Surely manhood seems to be in a state of acute crisis. How else to explain the overt, omnipresent declarations of toughness? Just today an SUV barreled by me on the road with a bumper sticker that read Make Hockey Violent Again. It was immediately followed by a pick-up bearing the ubiquitous warning: Don't Tread on Me . Sixty-two million Americans voted to make a con artist their leader largely because he played a tough guy on TV, famous for telling people "You're fired!". All indications are that we are suffering through the zeitgeist of the Macho Man.

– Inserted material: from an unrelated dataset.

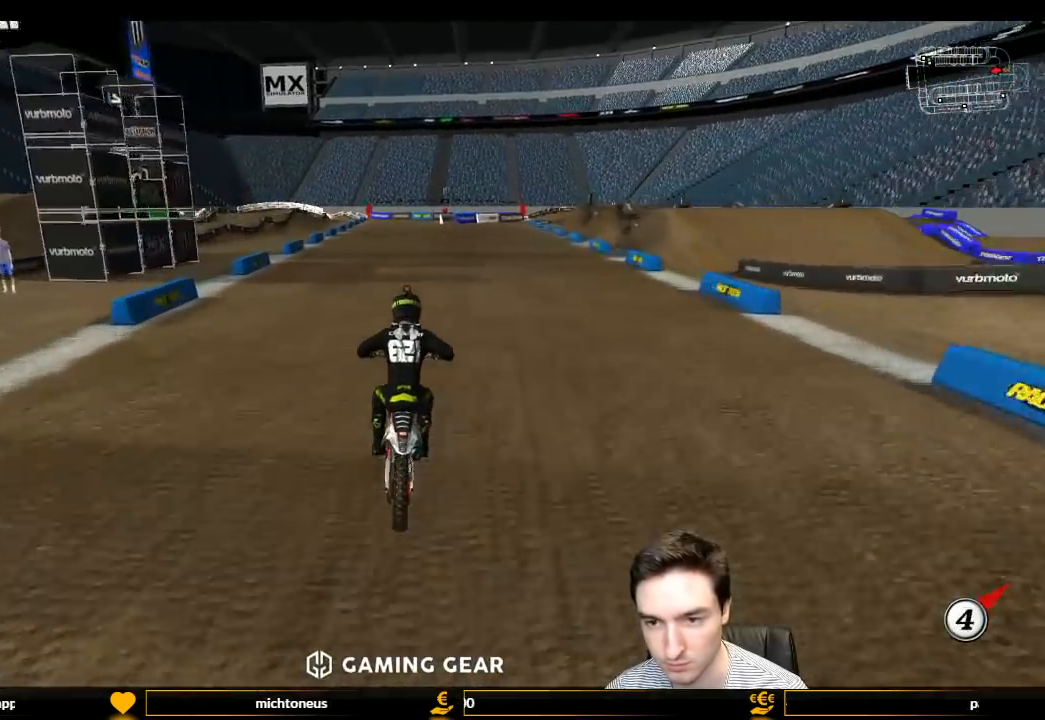
{"buttons": ["L1", "R2"], "left_stick": "center", "right_stick": "center", "events": [[33, "left_stick", "right"], [233, "left_stick", "center"], [300, "B", "down"], [400, "B", "up"]]}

But what if there is nothing really unique about this seeming epidemic of unhinged masculinity? What if it is nothing more than a retelling of an ancient myth as old as humankind? By now most readers must know how much The Nob loves mythology. To further explain, here is one of the great authorities on mythology, Bronislaw Malinowski, on why myth is so essential to understanding ourselves:
Myth is...an indispensable ingredient of all culture. It is constantly regenerated; every historical change creates its mythology, which is, however, but indirectly related to historical fact.What if this rampant display of machismo in our present day is only indirectly related to red states and blue states, racism, misogyny and the rise of #MeToo? What if it follows a direct line back to a more primal fear of physical decline? Malinowski conducted most of his groundbreaking study of primitive mythology for Magic, Science and Religion among the Trobriand islanders off New Guinea. He writes of them:
...Human beings, one and all, had to submit to the process of decay and debility brought on by old age. This, however, did not involve the full incidence of the inexorable fate which is present in the lot of man; for old age, bodily decay, and debility do not spell death to the natives. In order to understand the full cycle of their beliefs it is necessary to understand the factors of illness, decay, and death. The native of the Trobriands is definitely an optimist in his attitude to health and illness. Strength, vigor, and bodily perfection are to him a natural status which can only be affected by an accident or by a supernatural cause.So in the broader scheme of things, these excessive, over-the-top self proclamations of manhood and toughness can be seen as less poetic expressions of Dylan Thomas's famous poem, Do Not go Gentle into the that Good Night: "Rage, rage against the dying of the light." The current, near hysterical outbreak of ostentatious manliness arises out of an innate fear that Macho Man is on his death bed. In the narrower sense of the two ads cited above for catheters and stool softeners, dressing the two pitchmen up respectively as a cowboy and a biker is nothing less than an attempt to keep the myth alive of "strength, vigor, and bodily perfection".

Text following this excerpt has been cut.